Want more bad news? You got it. U.S. Bancorp is suing BofA over $1.75 billion worth of sour Countrywide mortgages. But that's chicken feed compared to the $58 billion sought by the Federal Housing Finance Agency for mortgage securities peddled to Fannie Mae and Freddie Mac by Bank of America and its no-good stepsons, Countrywide Financial and Merrill Lynch (both taken over during the last global financial crisis). The FHFA, playing no favorites, is going after other banks as well for a total of $200 billion. Today's stunning announcement may be the two-by-four that breaks the camel's back. At the very least it caused BAC to gap down, putting the finishing touch on the "island."
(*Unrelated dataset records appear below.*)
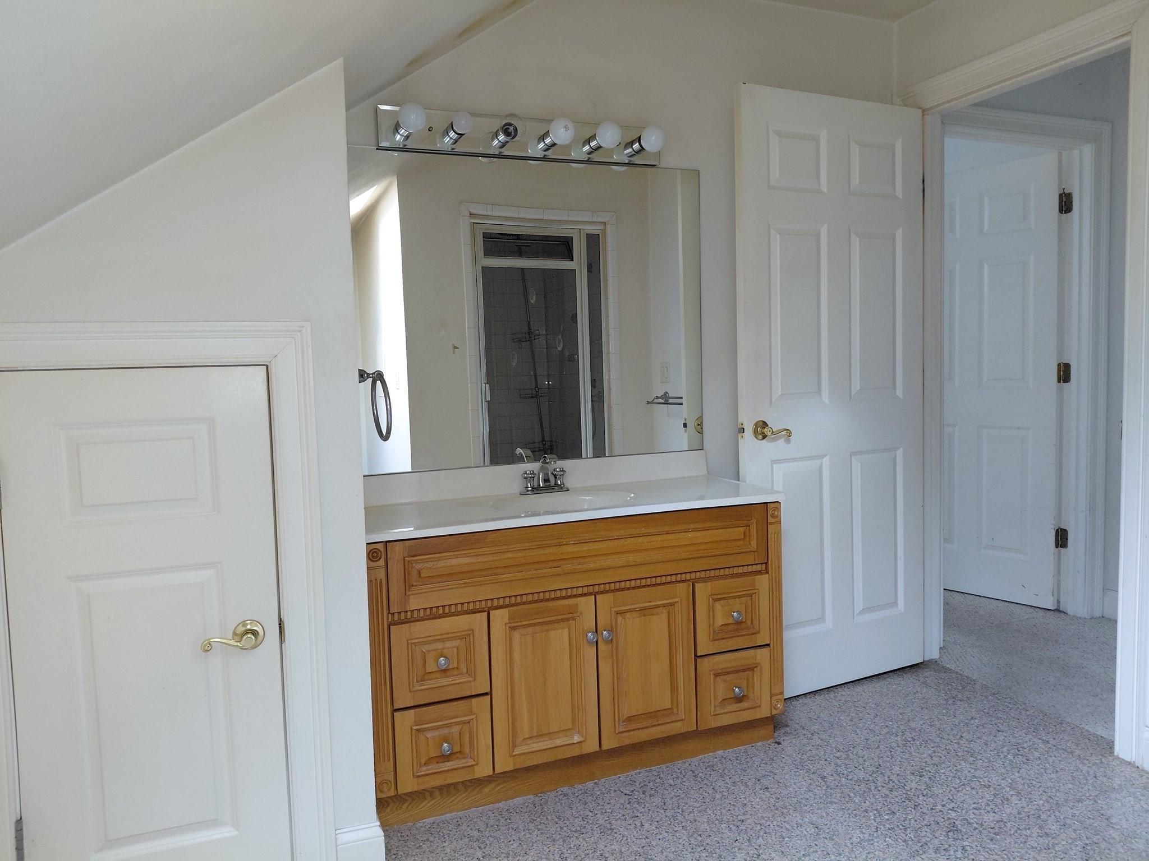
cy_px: 430
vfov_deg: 54.9
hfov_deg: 69.4
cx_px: 574
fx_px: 830
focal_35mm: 25
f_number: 1.8
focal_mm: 4.69
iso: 200
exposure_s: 1/120
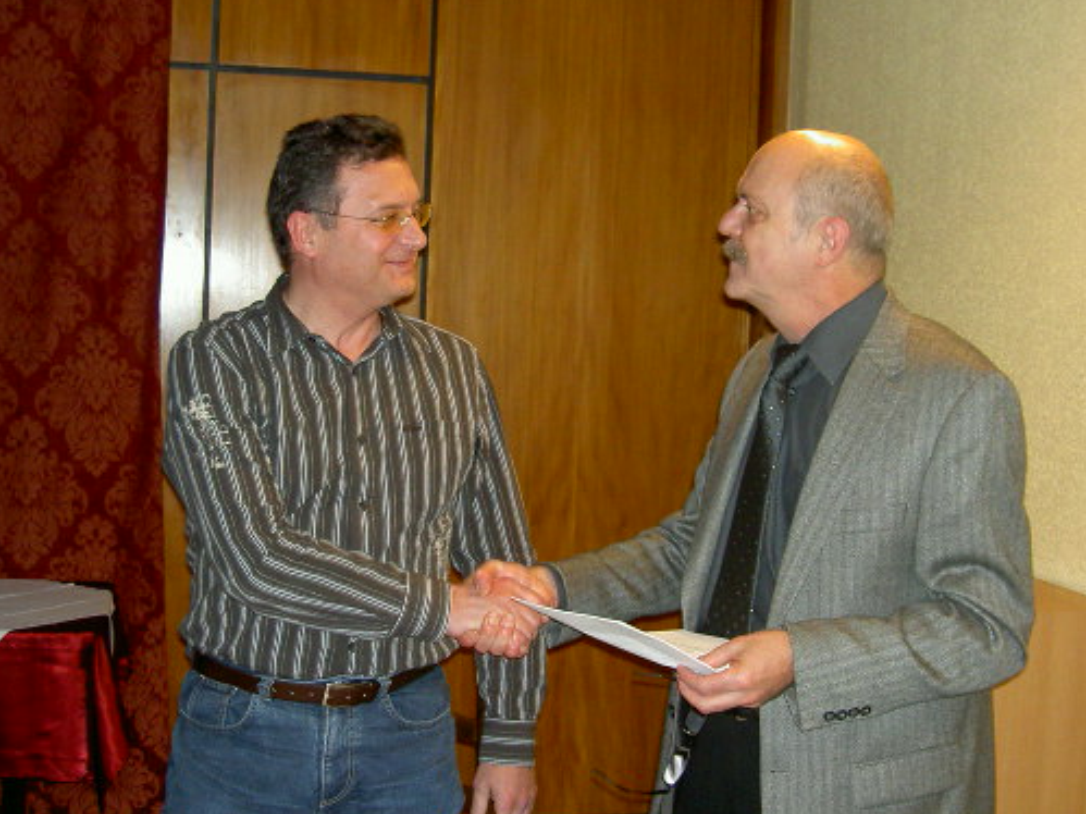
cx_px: 503
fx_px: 1568
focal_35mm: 50
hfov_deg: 38.2
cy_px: 387
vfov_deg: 29.1
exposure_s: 1/59.5
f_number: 2.8
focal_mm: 8
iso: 100
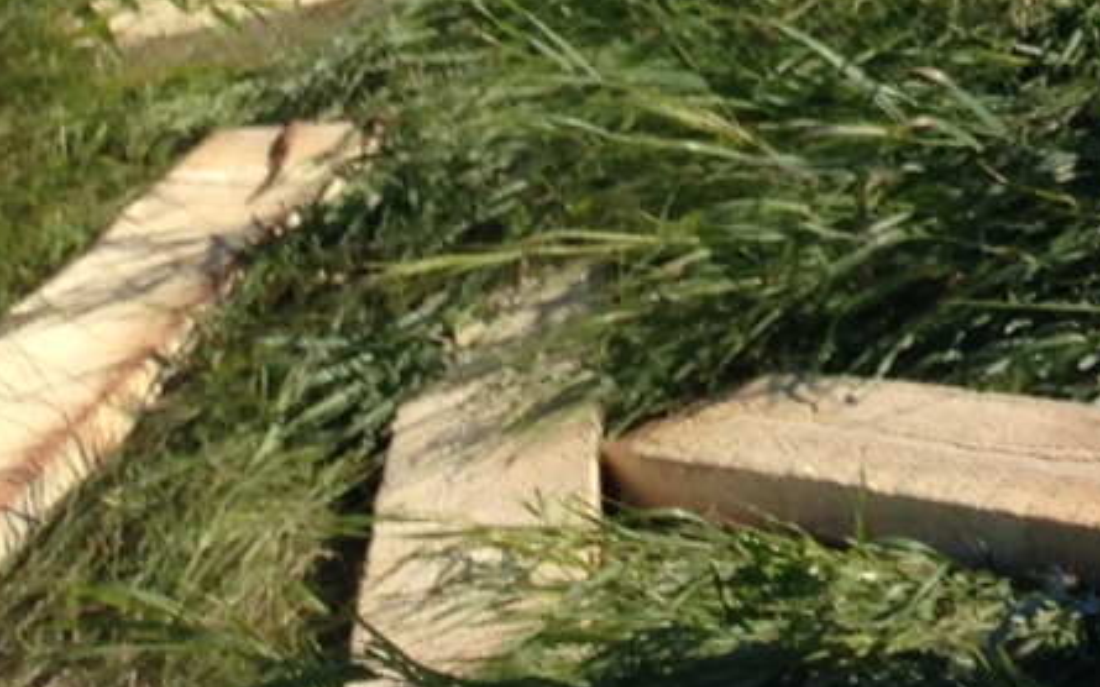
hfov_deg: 11.4
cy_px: -1100
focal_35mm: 161
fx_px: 4826
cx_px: 2400
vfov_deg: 7.5
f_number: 2.4
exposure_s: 1/1427
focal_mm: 4.12
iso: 50
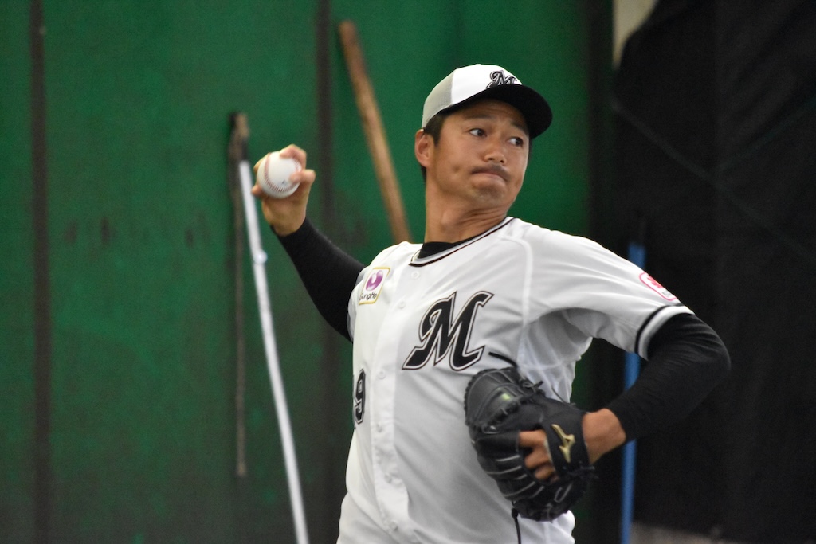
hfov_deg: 4.6
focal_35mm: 450
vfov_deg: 3.1
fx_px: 10201
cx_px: 408
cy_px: 272
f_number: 5.6
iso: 10000
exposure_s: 1/1000
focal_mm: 300
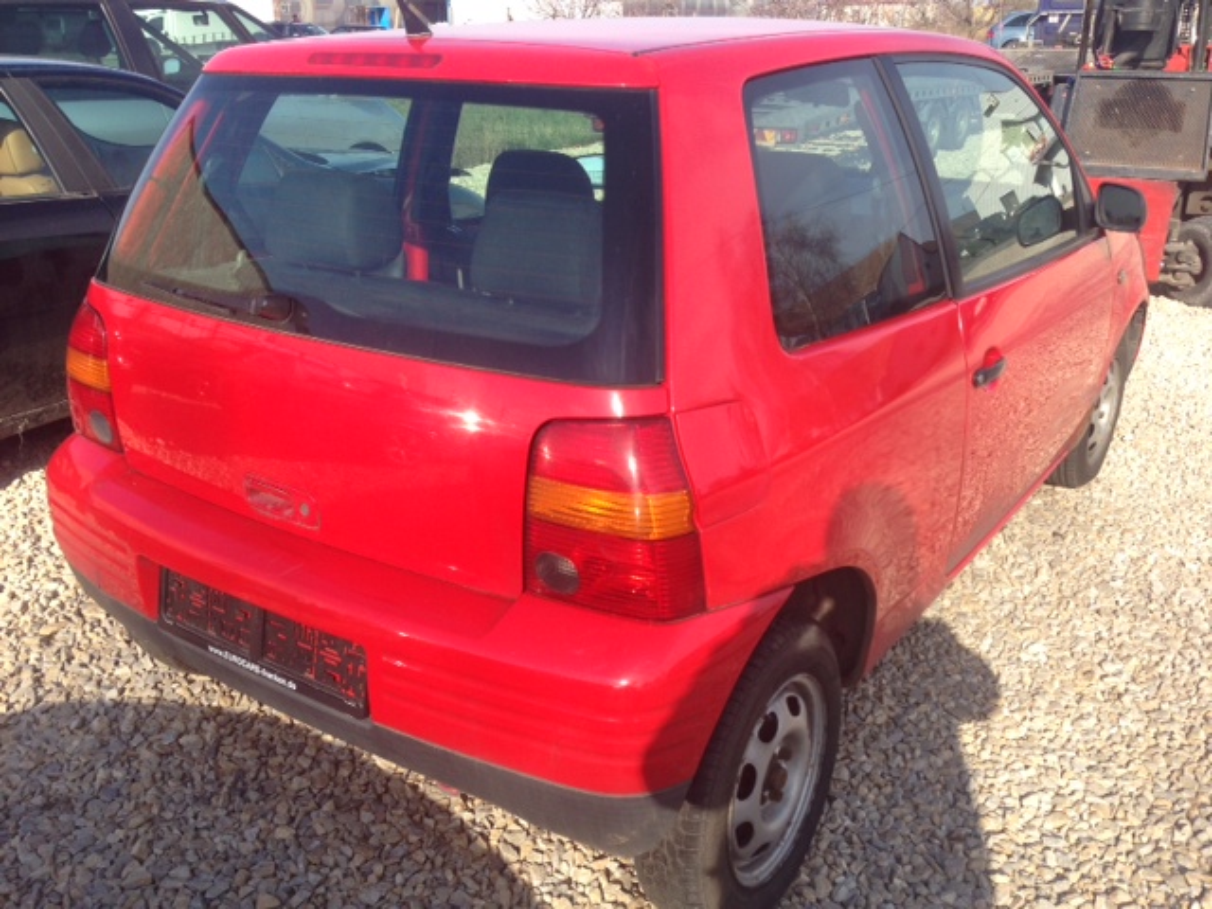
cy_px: 454
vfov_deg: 42.9
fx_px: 1155
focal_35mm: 33
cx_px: 606
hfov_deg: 55.4
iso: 50
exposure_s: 1/763
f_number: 2.4
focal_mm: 4.12
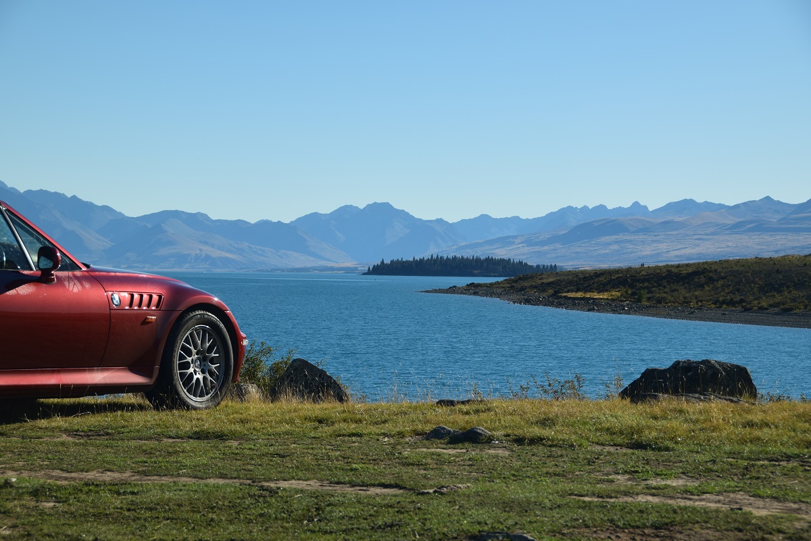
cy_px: 270
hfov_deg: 22.6
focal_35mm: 90
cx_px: 406
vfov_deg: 15.2
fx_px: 2027
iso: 200
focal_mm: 60
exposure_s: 1/400
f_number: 7.1
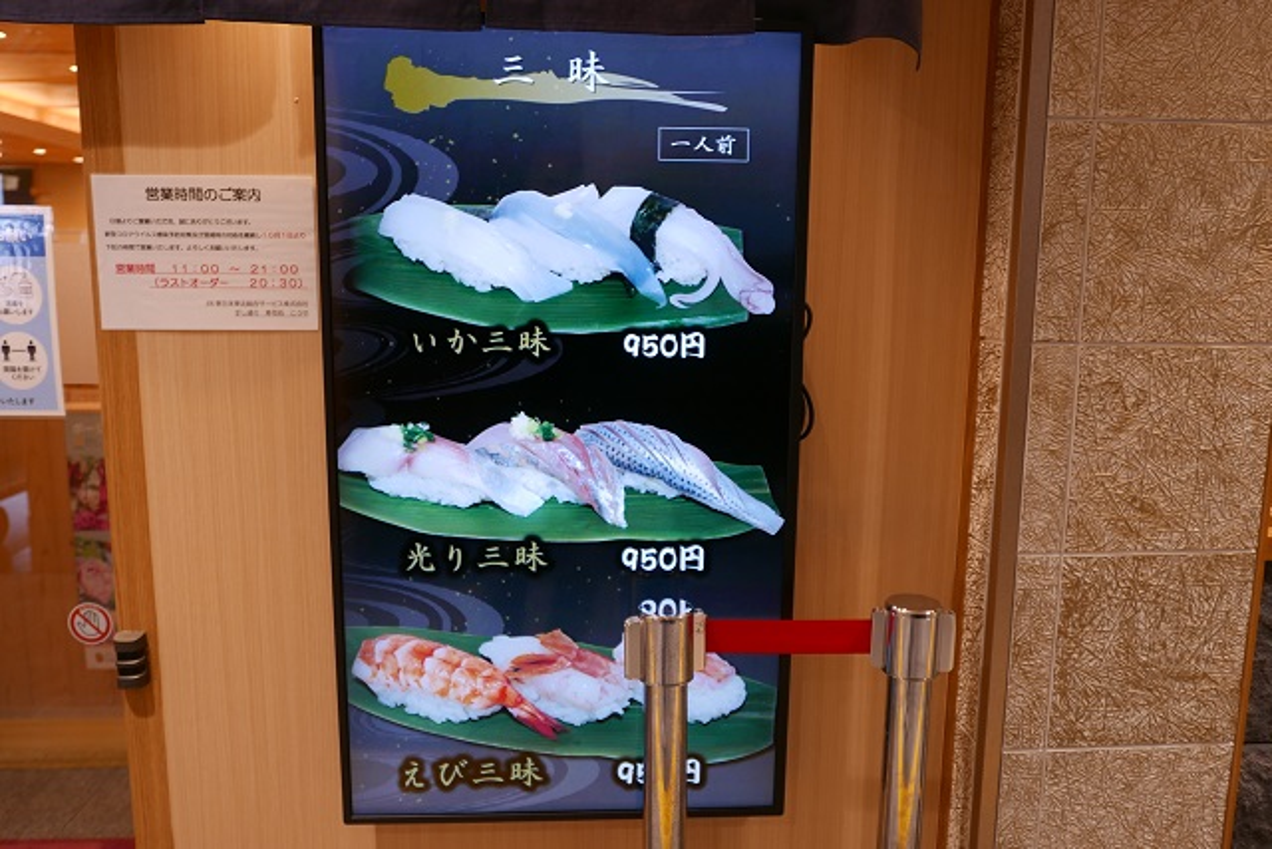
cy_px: 424
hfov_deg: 65.5
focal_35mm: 28
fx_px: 989
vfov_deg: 46.4
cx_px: 636
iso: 200
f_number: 2.1
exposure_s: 1/100
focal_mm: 12.5
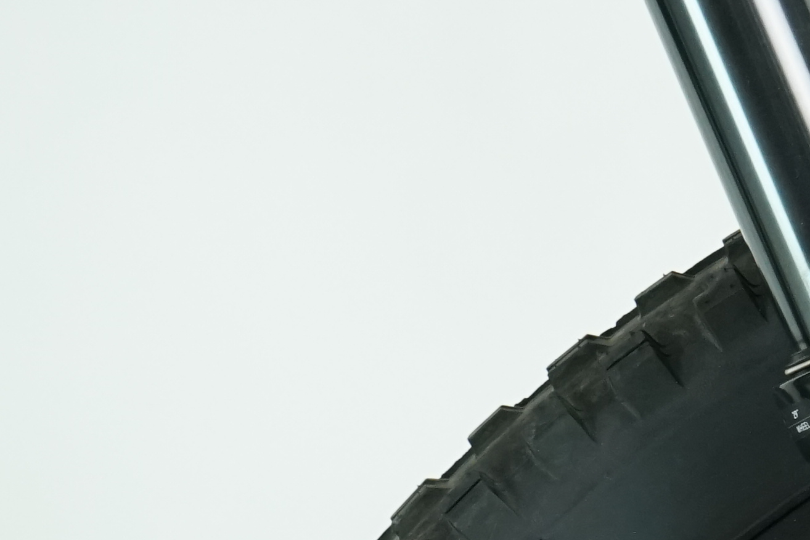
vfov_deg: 8.1
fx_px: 3802
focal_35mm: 169
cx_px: 905
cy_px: 591
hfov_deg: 12.0
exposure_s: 1/200
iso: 1600
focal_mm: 37
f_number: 5.6
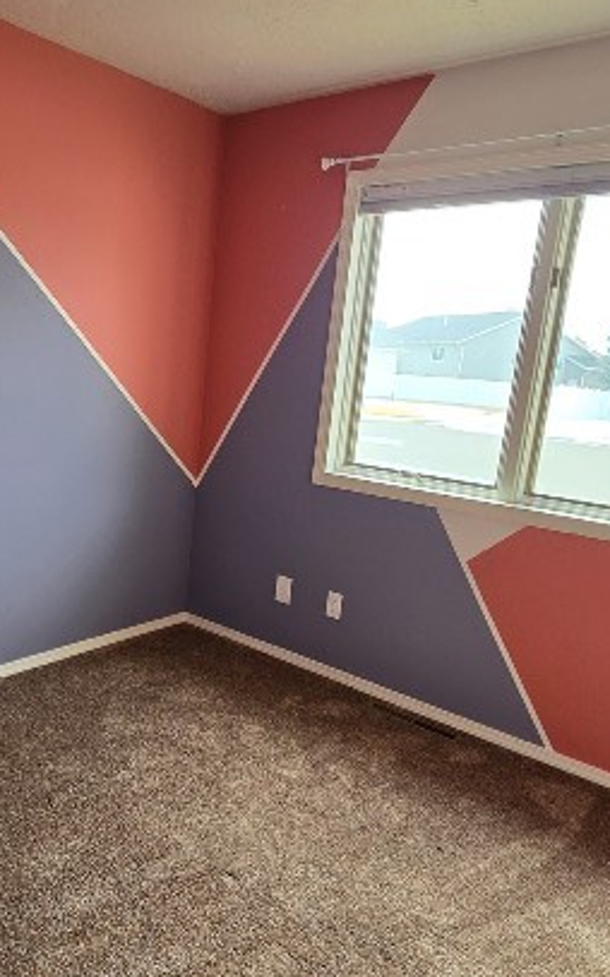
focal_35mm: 26
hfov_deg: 46.0
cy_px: 511
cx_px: 156
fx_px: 692
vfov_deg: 70.4
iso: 64
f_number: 2.2
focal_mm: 2.2
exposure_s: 1/60
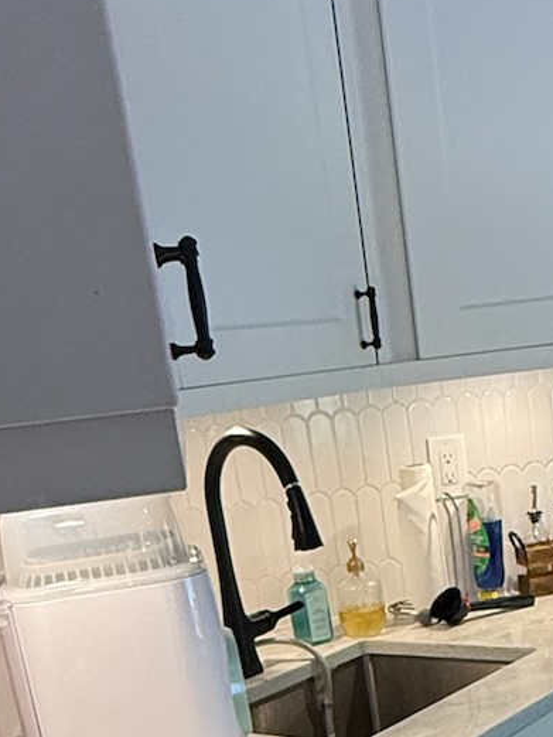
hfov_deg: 26.0
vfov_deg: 31.4
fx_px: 1171
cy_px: 794
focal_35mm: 55
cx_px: 460
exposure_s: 1/99
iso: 200
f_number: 2.2
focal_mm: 2.22
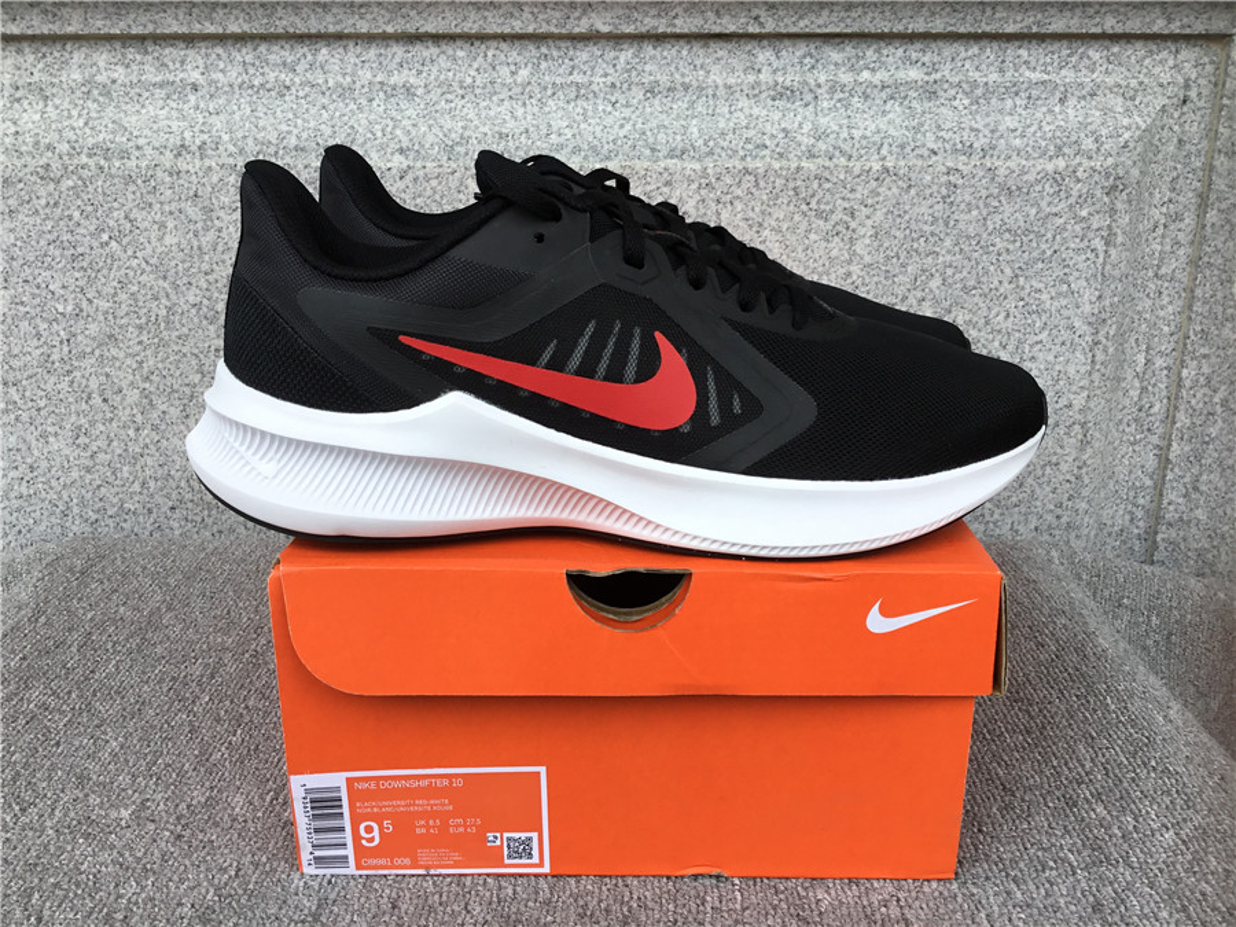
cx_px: 618
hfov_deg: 58.4
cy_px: 464
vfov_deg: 45.4
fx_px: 1107
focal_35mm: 31
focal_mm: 3.3
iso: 25
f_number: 2.4
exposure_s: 1/375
Uncle Warren could care less. He will get his six percent annually as long as BofA's lawyers can drag things out. Owners of the common need to realize that his interests are not aligned with theirs. Once a common shareholder himself, Buffett sold his stake, only to come back as a vampire with first claim on the company's earnings.

Small comfort: BofA is not alone.

Jobs Initiative Coming--Just In Time!

Thanks, as always, to Calculated Risk for this one.

President Barack Obama will be speechifying before Congress next Thursday night on how to create more jobs in the United States. He had originally asked for Wednesday, but Republicans said that an intramural debate scheduled for that night was more important. Barry typically deferred. Anyway, what's the rush? Over 8 million workers have lost their jobs since the Greater Depression started in 2008. They have waited almost four years. They can wait one more day.

Data released by the Bureau of Labor Statistics this morning could hardly have been less encouraging for the disemployed. According to the Establishment Survey, zero non-farm jobs were created in August. That is bad news for Obama, who will be out of a job himself if he keeps putting up goose eggs. Moreover, 58,000 jobs thought to have been created in June and July were, oops, canceled, dropping the three-month total to +105,000. Which means few employers besides McDonalds were hiring.

Numbers, numbers, who's got the numbers? The Household Survey says that non-agricultural jobs increased by 309,000 in August. But then again, the number of part-time jobs increased by 430,000. Do the math with me: the number of FULL-time jobs decreased by 121,000. Back to the Establishment Survey. Month over month, the average work week decreased by 0.1 hour, and average hourly earnings decreased (for the first time since January 2008) by three cents. Anyone else seeing workers getting squeezed?

Whatever plan the President has for unsqueezing, why has he waited two-and-a-half years into his term to reveal it?